Applying Teaching Experience to Academic Blogging
Many academics and scientists who would like to jump on the blogging bandwagon and share their research with a wider online audience choose not to do so because they do not feel they have the skills required to produce successful blog articles. The fact is, however, that most scholars do indeed possess both the skills and the experience needed to step into blogging with confidence. They conduct advanced research, so they have interesting information to share; they are professional authors, so they know how to communicate effectively in text; and they are usually instructors, so they are adept at conveying new and complicated material to people who are eager to learn. Whereas doing research and publishing text are often noted as useful skills when it comes to blogging, teaching is rarely aligned with the creation of online articles, so a little reflection on the ways in which instructional experience can be applied to scholarly blogging might prove useful.

• Relating vital information in a story format is a tried-and-true method in the classroom. Many instructors use it frequently because it engages and holds the interest of students who possess widely varying knowledge bases and can be an effective approach for teaching many different kinds of material. The same holds true of writing for a broad audience online. Each blog article can be a story in itself, perhaps focussing on an intriguing method or an especially exciting result, and when a scholar posts blogs regularly, a longer story about his or her research activities and discoveries over an extended period of time is created. Readers who enjoy one article will often return to the site to find out how the plot will progress in the next one.

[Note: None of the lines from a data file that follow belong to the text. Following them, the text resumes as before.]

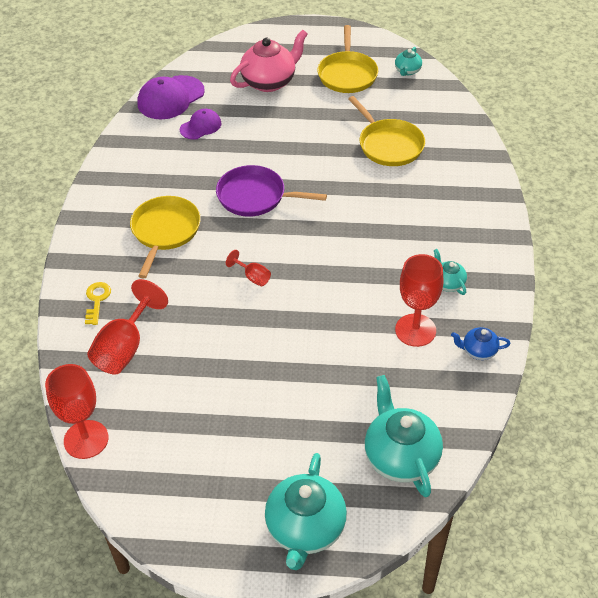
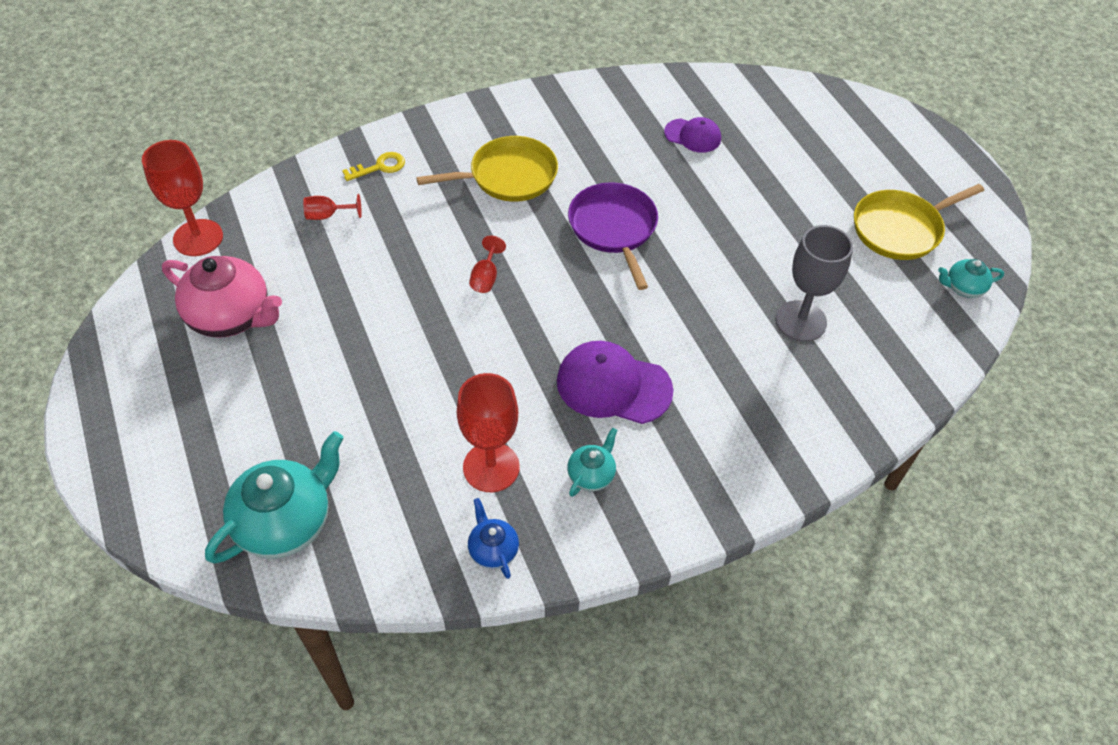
camera: 60 degrees right, 5 degrees up
(125, 348) = (327, 215): red goblet -> red goblet, size x0.50
(170, 98) = (719, 92): purple cap -> purple cap (613, 385)
(269, 81) = (820, 162): pink teapot -> pink teapot (231, 316)
(305, 529) = (151, 466): turquoise teapot -> none
(389, 145) = (801, 321): yellow pan -> grey goblet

• Explaining ideas more than defending them is a normal stance for the classroom. This can differ markedly from the formal academic and scientific writing found in scholarly books and articles, where ideas, methods and arguments are often developed by altering or contradicting what has gone before, and defending innovative approaches and conclusions is therefore a standard approach. Certainly, a more defensive stance can be adopted when blogging, but for the most part explaining the research, its procedures and its results as clearly as possible is the primary goal.
• Scholars who have spent a lot of time teaching are well aware of the power of specific examples, information-packed visual tools and hands-on activities for communicating material that may be potentially dull or simply too complicated to teach in more general or theoretical ways. Hands-on activities might prove impossible online, but focussing on the high points of the research to share fascinating examples and providing readers with photos, drawings, graphs, charts, maps and the like can clarify many aspects of a research project and engage the interest of those who learn most efficiently through visual means.
• The syllabus or outline handed round in the first session of a course will often include a list of course objectives as well as an outline of the material to be covered in the course. Since online readers tend to expect, usually in the very first sentences, a clear statement of what a blog article contains and why it is worth reading, using the course syllabus model of informing your audience immediately about the content of your article and the reason (or reasons) why it is interesting and valuable can be a useful strategy.